Java — all three forms translate directly: public int[] countBits(int n) { int[] dp = new int[n + 1]; for (int i = 1; i <= n; i++) { dp[i] = dp[i >> 1] + (i & 1); } return dp; }. The right-shift version is the most commonly seen in interviews. The Kernighan version would use dp[i] = dp[i & (i - 1)] + 1 and the last-set-bit version dp[i] = dp[i - (i & -i)] + 1. All three have O(n) time and O(1) extra space. Java's fixed-width int makes the (i & -i) two's complement trick work correctly without any masking.

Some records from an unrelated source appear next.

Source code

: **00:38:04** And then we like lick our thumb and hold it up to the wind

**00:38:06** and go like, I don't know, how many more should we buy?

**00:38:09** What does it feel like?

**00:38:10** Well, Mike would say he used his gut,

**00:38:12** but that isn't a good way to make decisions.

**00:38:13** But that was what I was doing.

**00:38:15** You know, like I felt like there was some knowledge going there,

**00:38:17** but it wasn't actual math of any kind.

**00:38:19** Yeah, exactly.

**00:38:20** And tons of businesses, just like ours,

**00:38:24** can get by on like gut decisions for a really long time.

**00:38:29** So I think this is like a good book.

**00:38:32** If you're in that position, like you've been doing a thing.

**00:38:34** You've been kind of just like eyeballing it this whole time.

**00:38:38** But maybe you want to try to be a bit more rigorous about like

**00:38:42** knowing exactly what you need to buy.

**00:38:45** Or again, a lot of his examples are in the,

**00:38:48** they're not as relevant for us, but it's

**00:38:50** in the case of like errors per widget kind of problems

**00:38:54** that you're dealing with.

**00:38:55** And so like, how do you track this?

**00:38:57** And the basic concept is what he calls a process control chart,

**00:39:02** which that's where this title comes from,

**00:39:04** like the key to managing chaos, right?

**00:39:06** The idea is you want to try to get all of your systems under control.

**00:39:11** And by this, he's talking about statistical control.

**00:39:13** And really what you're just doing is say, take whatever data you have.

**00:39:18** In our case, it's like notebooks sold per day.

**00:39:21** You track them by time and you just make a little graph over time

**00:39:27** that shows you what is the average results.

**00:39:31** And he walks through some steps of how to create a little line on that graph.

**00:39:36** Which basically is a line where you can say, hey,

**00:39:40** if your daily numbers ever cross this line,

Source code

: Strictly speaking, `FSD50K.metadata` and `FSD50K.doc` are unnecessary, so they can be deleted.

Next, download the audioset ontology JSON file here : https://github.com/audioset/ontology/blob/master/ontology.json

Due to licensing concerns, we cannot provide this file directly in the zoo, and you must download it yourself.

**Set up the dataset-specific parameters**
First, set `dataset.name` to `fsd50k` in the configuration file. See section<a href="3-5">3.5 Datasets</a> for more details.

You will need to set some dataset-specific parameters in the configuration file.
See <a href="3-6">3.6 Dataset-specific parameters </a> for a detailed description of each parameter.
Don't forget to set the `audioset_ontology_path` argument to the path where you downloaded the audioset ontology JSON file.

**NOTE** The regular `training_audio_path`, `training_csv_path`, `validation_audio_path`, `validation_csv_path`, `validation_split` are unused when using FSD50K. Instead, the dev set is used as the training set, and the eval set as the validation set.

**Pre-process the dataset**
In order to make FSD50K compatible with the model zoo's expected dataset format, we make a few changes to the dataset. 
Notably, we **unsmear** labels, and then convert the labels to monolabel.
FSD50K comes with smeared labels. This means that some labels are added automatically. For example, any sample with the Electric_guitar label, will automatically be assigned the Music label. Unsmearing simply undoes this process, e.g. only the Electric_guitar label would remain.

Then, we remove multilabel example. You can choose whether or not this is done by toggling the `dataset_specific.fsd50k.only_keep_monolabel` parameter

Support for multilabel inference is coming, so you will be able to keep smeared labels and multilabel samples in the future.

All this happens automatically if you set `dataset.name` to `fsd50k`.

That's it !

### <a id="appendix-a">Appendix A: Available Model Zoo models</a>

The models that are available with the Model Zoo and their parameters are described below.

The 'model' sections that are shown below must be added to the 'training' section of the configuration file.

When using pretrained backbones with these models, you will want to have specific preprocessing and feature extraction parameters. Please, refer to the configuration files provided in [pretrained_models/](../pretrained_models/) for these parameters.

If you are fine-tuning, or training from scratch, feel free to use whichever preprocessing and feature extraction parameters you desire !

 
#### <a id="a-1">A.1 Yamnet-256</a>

When presenting this problem in an interview, state the recurrence first, then explain why the referred index is always less than i (ensuring it is already computed), then code the loop. For the right-shift version: i >> 1 < i because right-shifting a positive integer always reduces it. For Kernighan: i & (i-1) < i because clearing a set bit strictly reduces the value. For last-set-bit: i - (i & -i) < i because (i & -i) >= 1 for all i >= 1. The time is O(n) because each dp[i] is computed in O(1) using a single bit operation plus one array lookup. The extra space is O(1) because no auxiliary structures are needed beyond the output array.
Make sure dp[0] = 0 as the base case — all three recurrences depend on it since 0 has zero 1-bits
All three recurrences bottom out at dp[0] = 0. For any power of 2 (i = 1, 2, 4, 8, ...), the Kernighan recurrence gives dp[i] = dp[0] + 1 = 1 because i & (i-1) = 0. The right-shift recurrence gives dp[1] = dp[0] + (1 & 1) = 0 + 1 = 1. The last-set-bit recurrence gives dp[i] = dp[0] + 1 = 1 because i - (i & -i) = 0 for powers of two. If dp[0] were initialized to any non-zero value, all downstream results would be wrong. In Python, [0] * (n + 1) initializes all entries to 0 correctly. In Java, int[] dp = new int[n + 1] also zero-initializes. Never skip the base case.